Christophe Lemaitre, dernière ligne droite avant Rio


crédit photo : DPPI / KMSP

A l’aube de ses 26 ans, le surdoué du sprint français a accordé au blog playeur.co une interview exclusive avant les Jeux de Rio. Depuis ses premiers 60 mètres à Belley, en passant par sa saison 2015 marquée par des blessures,  jusqu’à ses derniers entraînements en préparation des JO de Rio sur les pistes d’Aix les Bains, le TGV de Culoz s’est confié sans filtre sur la suite de sa saison.

Christophe, tu as connu une saison 2015 un peu difficile, quel bilan tu peux en tirer ?

Saison très frustrante. J’avais pourtant de bonnes sensations après une bonne préparation. Tous les ingrédients étaient réunis pour faire une bonne saison. Et puis il y a eu cette enchainement de blessures qui a tout compromis. j’ai couru les championnats du monde en étant loin d’être à 100% donc les résultats ne sont pas là.

Comment tu peux expliquer ces nombreuses blessures en 2015 ?

C’est une blessure atypique aux fessiers. Cela n’arrive jamais normalement donc c‘était un peu l’inconnu pour mon staff et moi. On ne savait pas vraiment comment la gérer de manière optimum. On a voulu revenir trop vite pour courir les championnats de France et cela n’a fait qu’empirer la blessure.

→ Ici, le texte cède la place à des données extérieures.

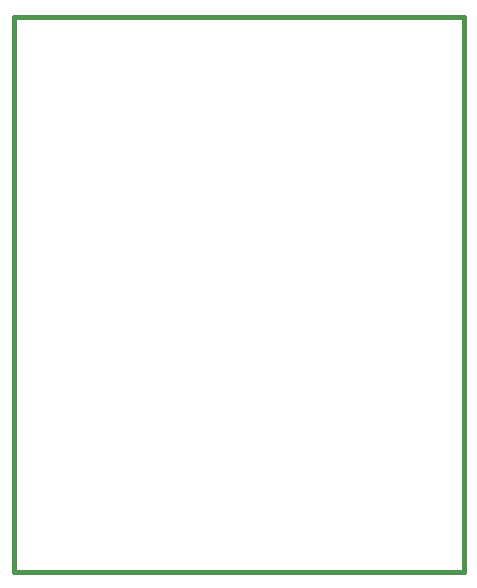
<source format=gko>
%FSLAX34Y34*%
%MOMM*%
%LNOUTLINE*%
G71*
G01*
%ADD10C, 0.40*%
%LPD*%
G54D10*
X12700Y990600D02*
X393700Y990600D01*
X393700Y520700D01*
X12700Y520700D01*
X12700Y990600D01*
M02*

</source>
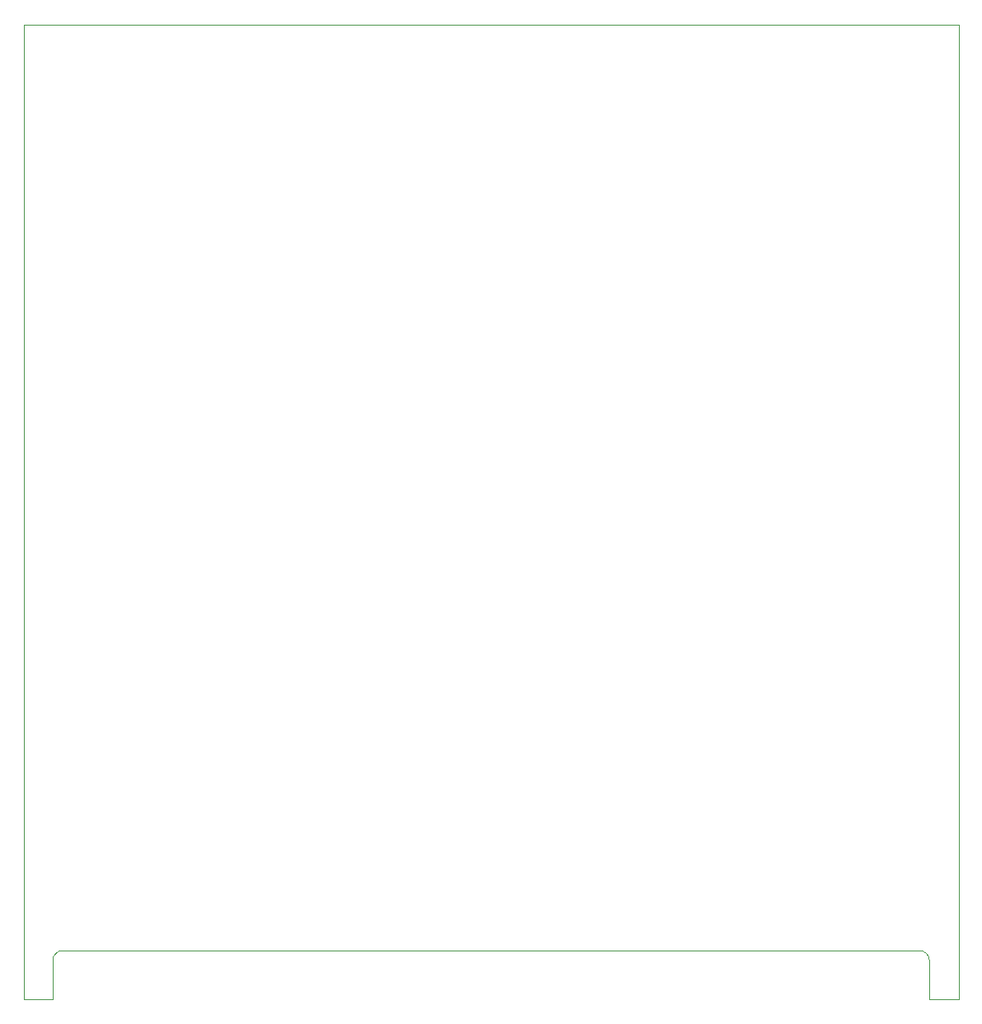
<source format=gm1>
G04 #@! TF.GenerationSoftware,KiCad,Pcbnew,5.1.5+dfsg1-2build2*
G04 #@! TF.CreationDate,2021-03-03T11:45:42+01:00*
G04 #@! TF.ProjectId,OtterCastAmp,4f747465-7243-4617-9374-416d702e6b69,rev?*
G04 #@! TF.SameCoordinates,Original*
G04 #@! TF.FileFunction,Profile,NP*
%FSLAX46Y46*%
G04 Gerber Fmt 4.6, Leading zero omitted, Abs format (unit mm)*
G04 Created by KiCad (PCBNEW 5.1.5+dfsg1-2build2) date 2021-03-03 11:45:42*
%MOMM*%
%LPD*%
G04 APERTURE LIST*
%ADD10C,0.050000*%
G04 APERTURE END LIST*
D10*
X100000000Y-150000000D02*
X103000000Y-150000000D01*
X103000000Y-150000000D02*
X103000000Y-146000000D01*
X103000000Y-146000000D02*
G75*
G02X104000000Y-145000000I1000000J0D01*
G01*
X192000000Y-145000000D02*
X104000000Y-145000000D01*
X192000000Y-145000000D02*
G75*
G02X193000000Y-146000000I0J-1000000D01*
G01*
X193000000Y-150000000D02*
X193000000Y-146000000D01*
X196000000Y-150000000D02*
X193000000Y-150000000D01*
X100000000Y-150000000D02*
X100000000Y-50000000D01*
X196000000Y-50000000D02*
X196000000Y-150000000D01*
X100000000Y-50000000D02*
X196000000Y-50000000D01*
M02*

</source>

Cette année est particulière en raison des JO. Tu penses t’aligner sur les 3 courses ?

Pour le relai et le 200 mètres c’est une certitude. Pour le 100 mètres, ça l’est moins, j’aviserai en fonction du programme des jeux olympiques et des sensations.

Quel sera ton objectif à Rio ?

Repartir avec une médaille en individuel. Après, évidement une médaille avec le relai serait super.

La chaleur de Rio c’est plutôt une bonne ou une mauvaise chose pour toi ?

La chaleur en général, c’est une bonne chose pour le sprint et pour les performances. Ca va courir très vite je pense. Il faudra faire attention à l’hydratation mais les conditions seront bonnes pour tout le monde.

La concurrence de Jimmy Vicaut, pression ou leitmotiv ?

C’est un rival en plus en individuel. Après c’est une bonne chose qu’il soit français pour deux raisons. Tout d’abord, cela permet au relai français d’être plus compétitif sur la scène internationale. Cela me permet également d’avoir de la concurrence à l’échelle nationale et d’avoir des championnats de France relevés.

Tu auras eu la chance d’affronter à de très nombreuses reprises le meilleur sprinteur de tous les temps, qu’est-ce que représente Bolt pour toi ?

C’est certain que pour moi c’est le plus grand sprinter de tous les temps. C’est une chance pour nous de courir avec lui. Grâce à lui les courses sont rapides et il nous pousse dans nos retranchements. Il ne faut pas avoir peur de l’affronter mais simplement profiter de sa présence pour faire mieux.

On a l’impression que tu peux être plus performant sur 200 mètres que sur 100 mètres au niveau mondial, pourquoi ne pas te concentrer sur cette course ?

Effectivement j’ai plus de chances de briller au niveau mondial sur 200 mètres. Mais le 100 mètres m’est bénéfique en terme de vitesse pure et surtout, c’est une course que j’aime tout autant que le 200.

Si tu n’avais pas été sprinteur, qu’est ce que tu aurais fait ?

J’ai fait un DUT génie électrique et informatique industriel. J’aurais aimé le compléter par une licence dans les énergies renouvelables. A la fin de ma carrière, je verrai si je poursuis dans le monde de l’athlétisme ou si je retourne dans les secteurs de mes études.